**Instructions to follow**. Count the lines below that contain the word "Performance", and give only that number.

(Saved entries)
========================================================================
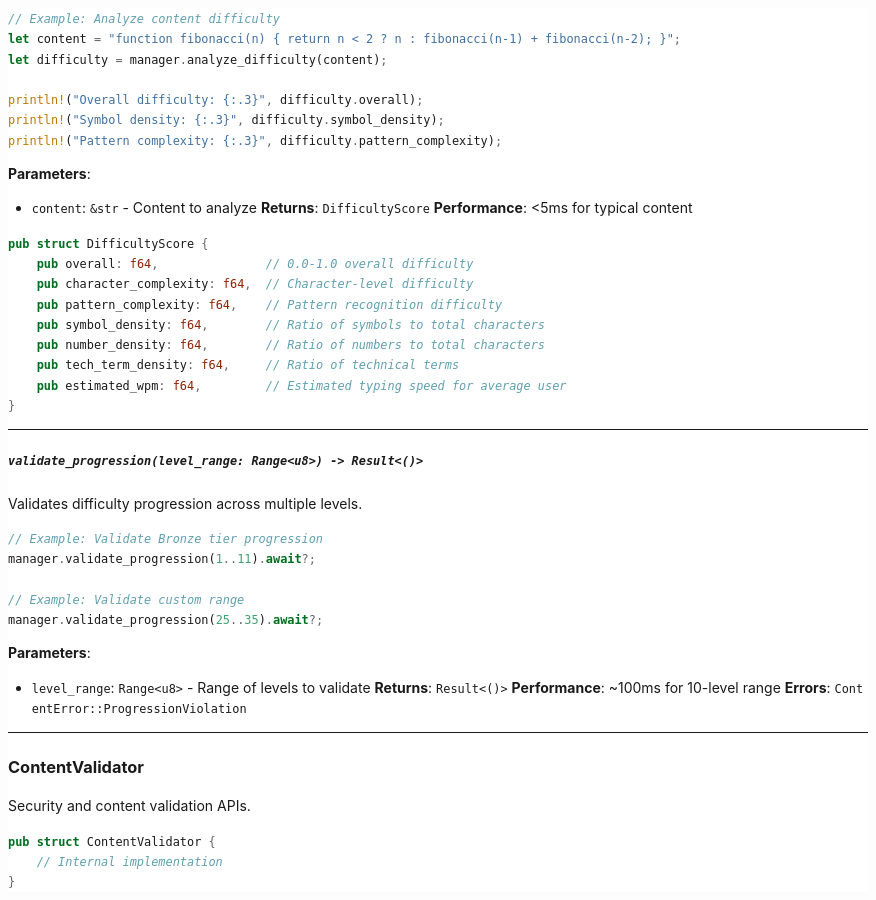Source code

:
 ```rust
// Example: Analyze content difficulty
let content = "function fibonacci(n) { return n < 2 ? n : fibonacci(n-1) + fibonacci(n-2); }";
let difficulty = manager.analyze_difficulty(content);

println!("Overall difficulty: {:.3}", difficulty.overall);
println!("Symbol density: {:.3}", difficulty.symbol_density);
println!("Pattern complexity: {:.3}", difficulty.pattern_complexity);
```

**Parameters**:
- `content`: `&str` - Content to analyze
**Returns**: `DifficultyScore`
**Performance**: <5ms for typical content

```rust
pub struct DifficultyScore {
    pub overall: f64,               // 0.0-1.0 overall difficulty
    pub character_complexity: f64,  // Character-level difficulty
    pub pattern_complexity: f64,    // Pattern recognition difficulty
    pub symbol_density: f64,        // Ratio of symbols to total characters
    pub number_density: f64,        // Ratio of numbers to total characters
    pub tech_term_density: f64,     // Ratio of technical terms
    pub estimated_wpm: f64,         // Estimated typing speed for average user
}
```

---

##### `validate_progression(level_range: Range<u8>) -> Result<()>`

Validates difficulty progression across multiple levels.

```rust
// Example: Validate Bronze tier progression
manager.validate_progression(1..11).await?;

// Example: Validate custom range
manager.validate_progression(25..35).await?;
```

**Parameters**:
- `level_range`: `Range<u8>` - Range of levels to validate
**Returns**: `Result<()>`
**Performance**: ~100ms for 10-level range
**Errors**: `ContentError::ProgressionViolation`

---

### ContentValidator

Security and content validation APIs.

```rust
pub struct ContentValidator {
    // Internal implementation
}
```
========================================================================
**Output**. 2